The cut points feature can be implemented using categorical variables.

Alternatively - drop the mixture setup - generate it as multiple group and later analyze as mixture. I am not sure really if you want 4 groups or 4x4 = 16 separate groups (mixture classes times 4 groups)

margot peeters posted on Thursday, August 27, 2020 - 5:05 am

Dear all,

I am trying to run a Monte Carlo Simulation study to determine sample size for a planned study. It is multilevel multigroup model.

I have applied (real)data for all parameters (b's and variances) from a previous study that is lacking power/sample size for this model.

I have been trying many combinations (leaving some variables out), however, I continue to receive the message

*** FATAL ERROR
THE POPULATION COVARIANCE MATRIX THAT YOU GAVE
AS INPUT IS NOT POSITIVE DEFINITE AS IT SHOULD BE.

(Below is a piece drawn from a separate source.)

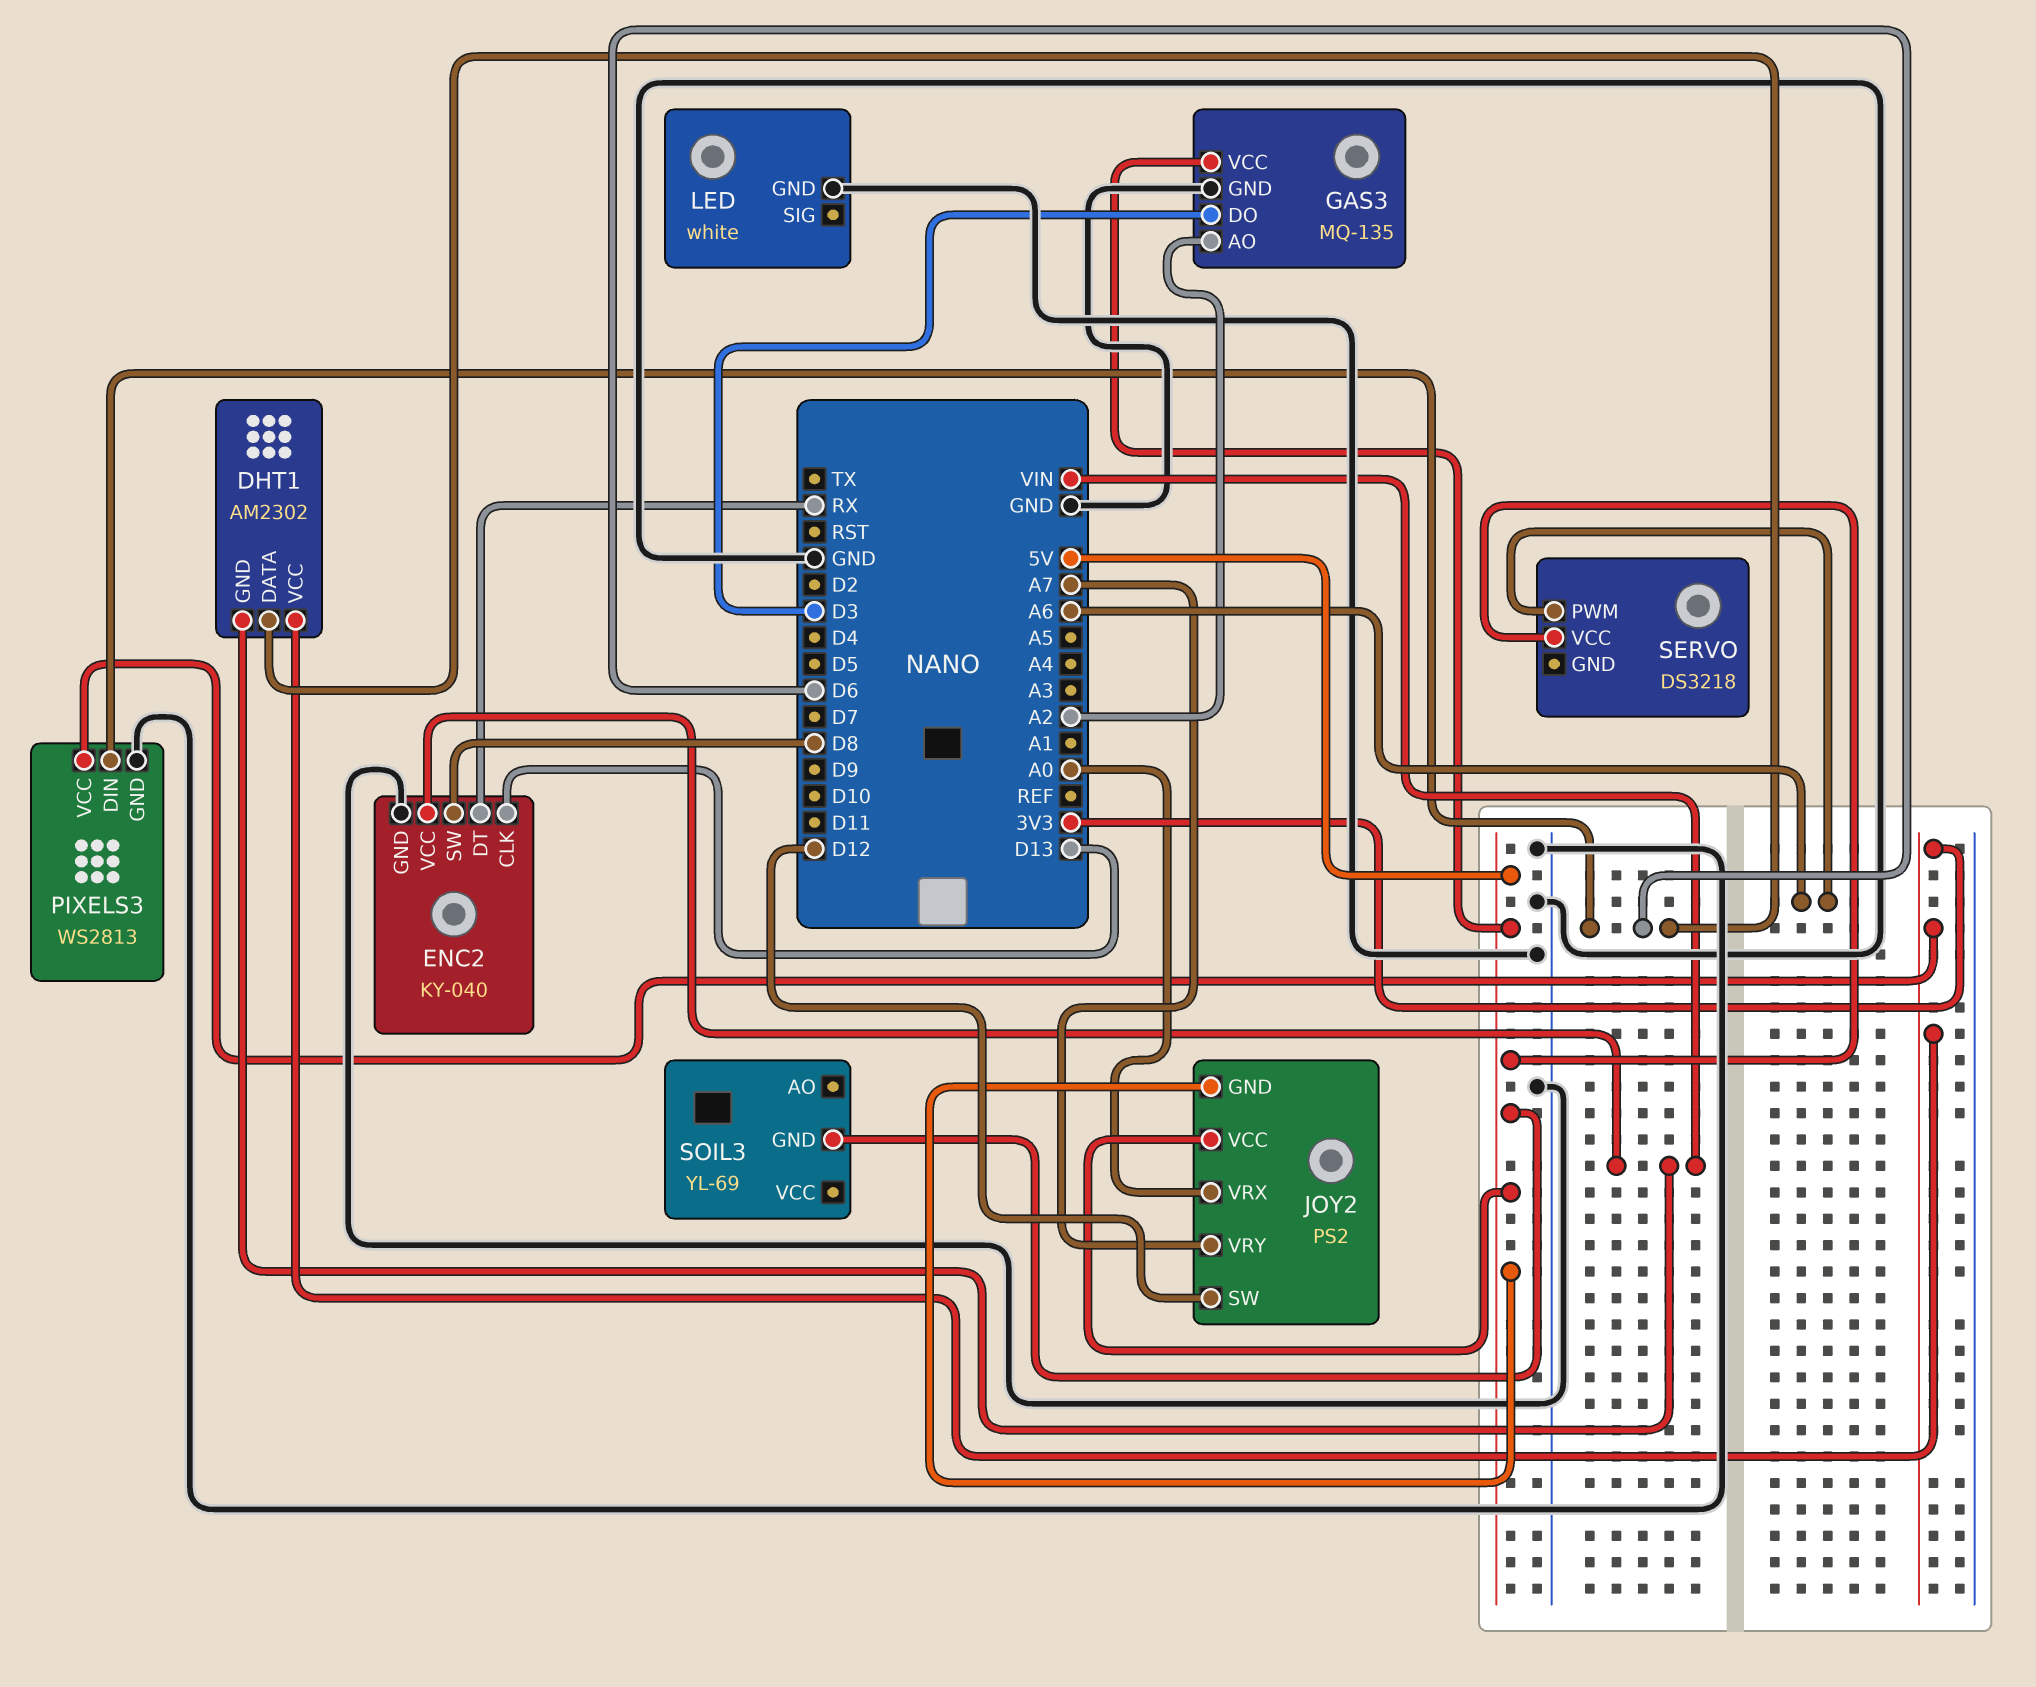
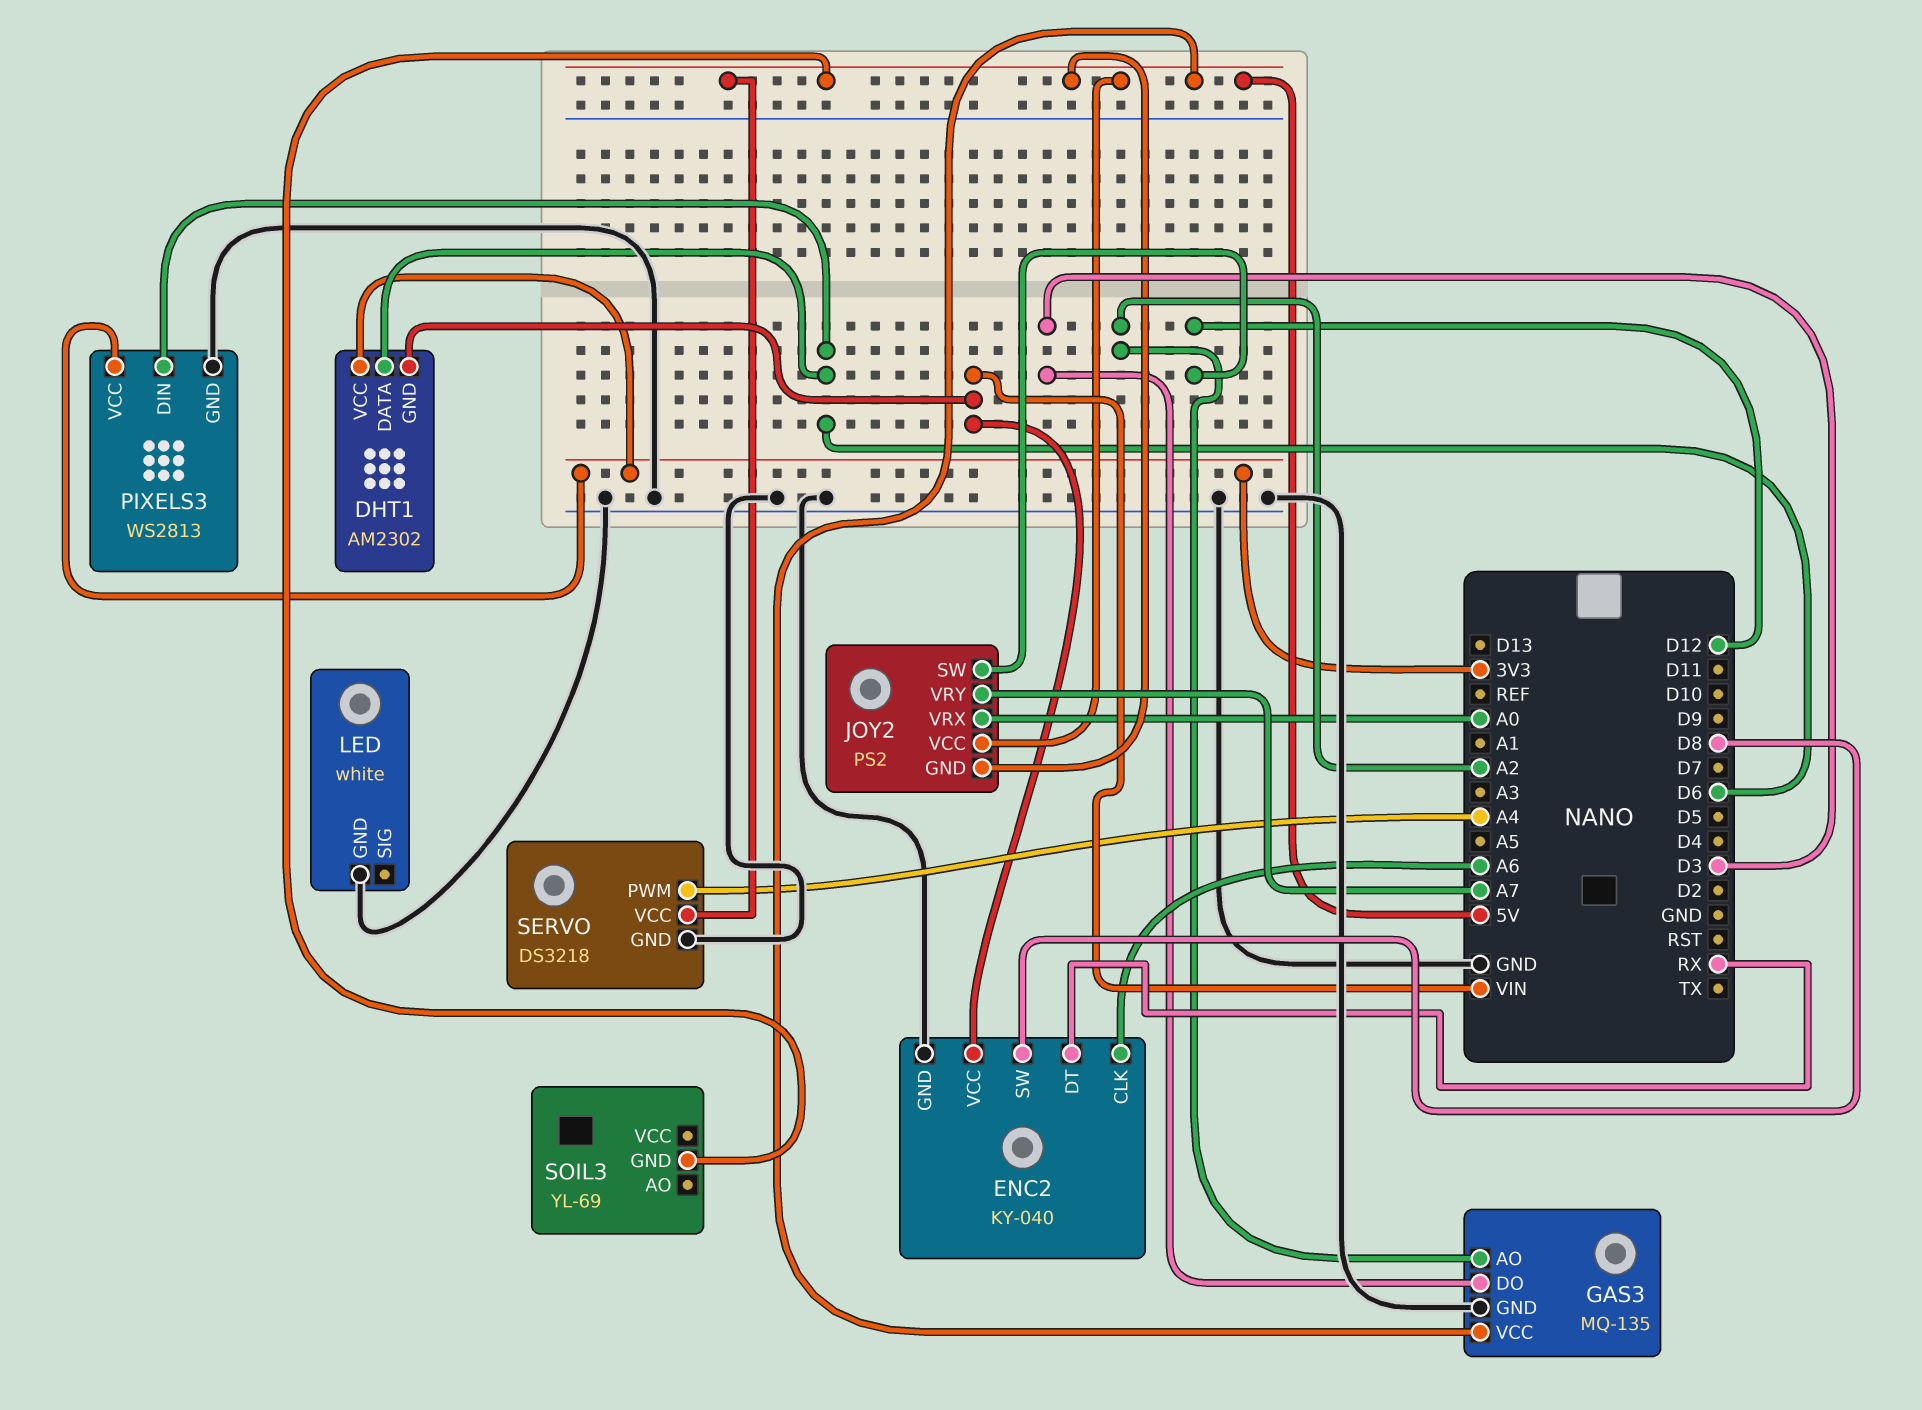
ENC2 pin CLK: D13 -> A6
SERVO pin GND: none -> GND
SERVO pin PWM: A6 -> A4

Since I do not get any output it is difficult to determine which parameter is causing troubles.

Could you help me or provide some further suggestions to overcome this problem.Thank you!

margot peeters posted on Thursday, August 27, 2020 - 5:25 am

sorry, forgot to post my syntax

NOBSERVATIONS = 3840;

NREPS = 500;
SEED = 53487;
NCsizes = 1;
csizes = 160 (24);
GenCLASSES = c(4);
classes = c(4);
within is QF2 selfcontrol sex;

between is alc_norm grade;

SAVE = MSsimulmultilevel.sav;

ANALYSIS: TYPE = twolevel mixture random;
ESTIMATOR = MLR;

MODEL population:

%WITHIN%
%Overall%
selfcontrol*.14;
QF3 on QF2*.33;
! QF3 on selfcontrol*.24;
QF3 on sex*.11;

slopeself | QF3 on selfcontrol;

%BETWEEN%
%Overall%
QF3*.05;
alc_norm*.14;
QF3 on grade*-.20;
slopeself on alc_norm*.15;
QF3 on alc_norm*.60;

%c#1%
QF3 on alc_norm*1.14;

%C#2%
QF3 on alc_norm*.20;

%C#3%
QF3 on alc_norm*.38;

%C#4%
QF3 on alc_norm*.35;

OUTPUT: PATTERNS TECH9;

Bengt O. Muthen posted on Thursday, August 27, 2020 - 4:23 pm

All predictors need to be given variances in Model Population and you haven't done that for the variable sex.

margot peeters posted on Friday, August 28, 2020 - 1:29 am

Dear Bengt,

Thank you for your fast reply. I have changed my model and added variances for all predictors (including grade and QF2) but unfortunately that has not changed the error message. Are there any other options I can try?
Thank you.
Margot

Bengt O. Muthen posted on Friday, August 28, 2020 - 6:07 am

To diagnose this, we need to see your full output - send to Support along with your license number.